## Work instruction
Please update the records by replacing every "crime report" with "incident report" and keeping all other text the same. Omit the pictures from your answer.

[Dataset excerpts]
»»

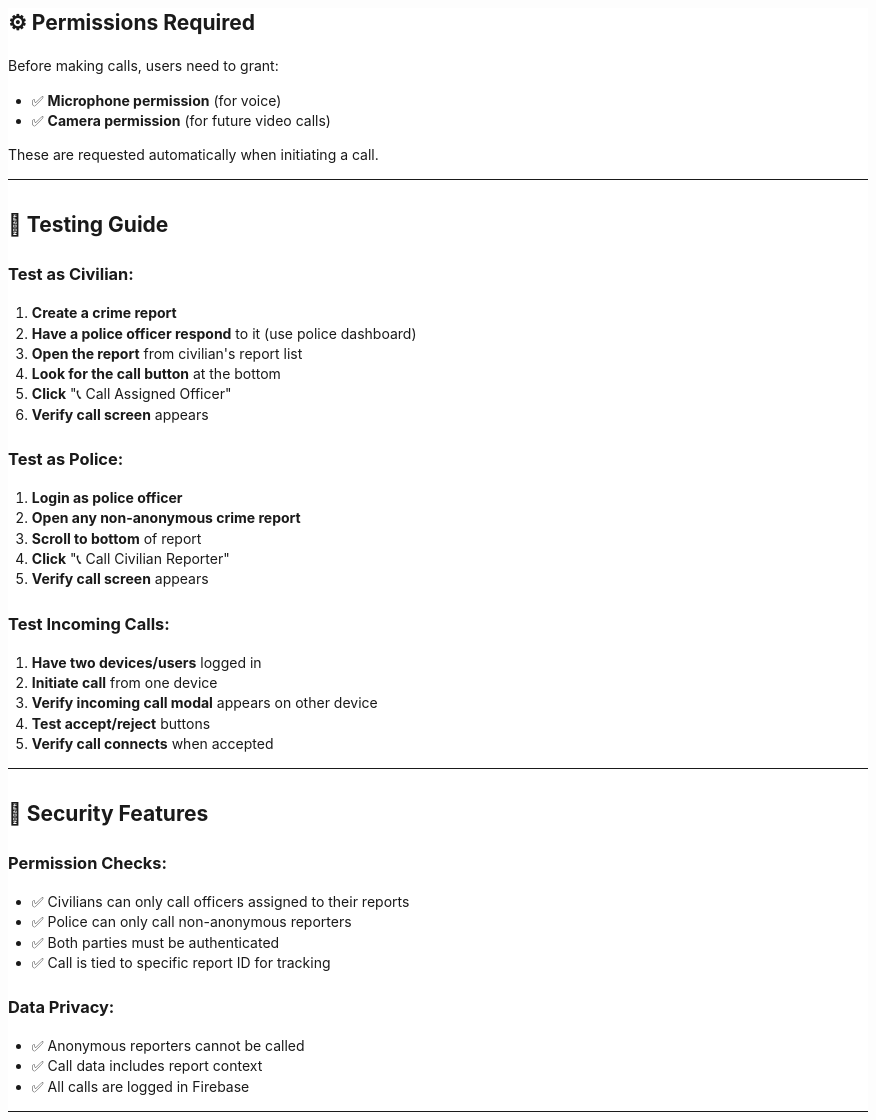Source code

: 
## ⚙️ Permissions Required

Before making calls, users need to grant:
- ✅ **Microphone permission** (for voice)
- ✅ **Camera permission** (for future video calls)

These are requested automatically when initiating a call.

---

## 🧪 Testing Guide

### Test as Civilian:

1. **Create a crime report**
2. **Have a police officer respond** to it (use police dashboard)
3. **Open the report** from civilian's report list
4. **Look for the call button** at the bottom
5. **Click** "📞 Call Assigned Officer"
6. **Verify call screen** appears

### Test as Police:

1. **Login as police officer**
2. **Open any non-anonymous crime report**
3. **Scroll to bottom** of report
4. **Click** "📞 Call Civilian Reporter"
5. **Verify call screen** appears

### Test Incoming Calls:

1. **Have two devices/users** logged in
2. **Initiate call** from one device
3. **Verify incoming call modal** appears on other device
4. **Test accept/reject** buttons
5. **Verify call connects** when accepted

---

## 🔐 Security Features

### Permission Checks:
- ✅ Civilians can only call officers assigned to their reports
- ✅ Police can only call non-anonymous reporters
- ✅ Both parties must be authenticated
- ✅ Call is tied to specific report ID for tracking

### Data Privacy:
- ✅ Anonymous reporters cannot be called
- ✅ Call data includes report context
- ✅ All calls are logged in Firebase

---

««

## Result for this task
Source code

: 
## ⚙️ Permissions Required

Before making calls, users need to grant:
- ✅ **Microphone permission** (for voice)
- ✅ **Camera permission** (for future video calls)

These are requested automatically when initiating a call.

---

## 🧪 Testing Guide

### Test as Civilian:

1. **Create a incident report**
2. **Have a police officer respond** to it (use police dashboard)
3. **Open the report** from civilian's report list
4. **Look for the call button** at the bottom
5. **Click** "📞 Call Assigned Officer"
6. **Verify call screen** appears

### Test as Police:

1. **Login as police officer**
2. **Open any non-anonymous incident report**
3. **Scroll to bottom** of report
4. **Click** "📞 Call Civilian Reporter"
5. **Verify call screen** appears

### Test Incoming Calls:

1. **Have two devices/users** logged in
2. **Initiate call** from one device
3. **Verify incoming call modal** appears on other device
4. **Test accept/reject** buttons
5. **Verify call connects** when accepted

---

## 🔐 Security Features

### Permission Checks:
- ✅ Civilians can only call officers assigned to their reports
- ✅ Police can only call non-anonymous reporters
- ✅ Both parties must be authenticated
- ✅ Call is tied to specific report ID for tracking

### Data Privacy:
- ✅ Anonymous reporters cannot be called
- ✅ Call data includes report context
- ✅ All calls are logged in Firebase

---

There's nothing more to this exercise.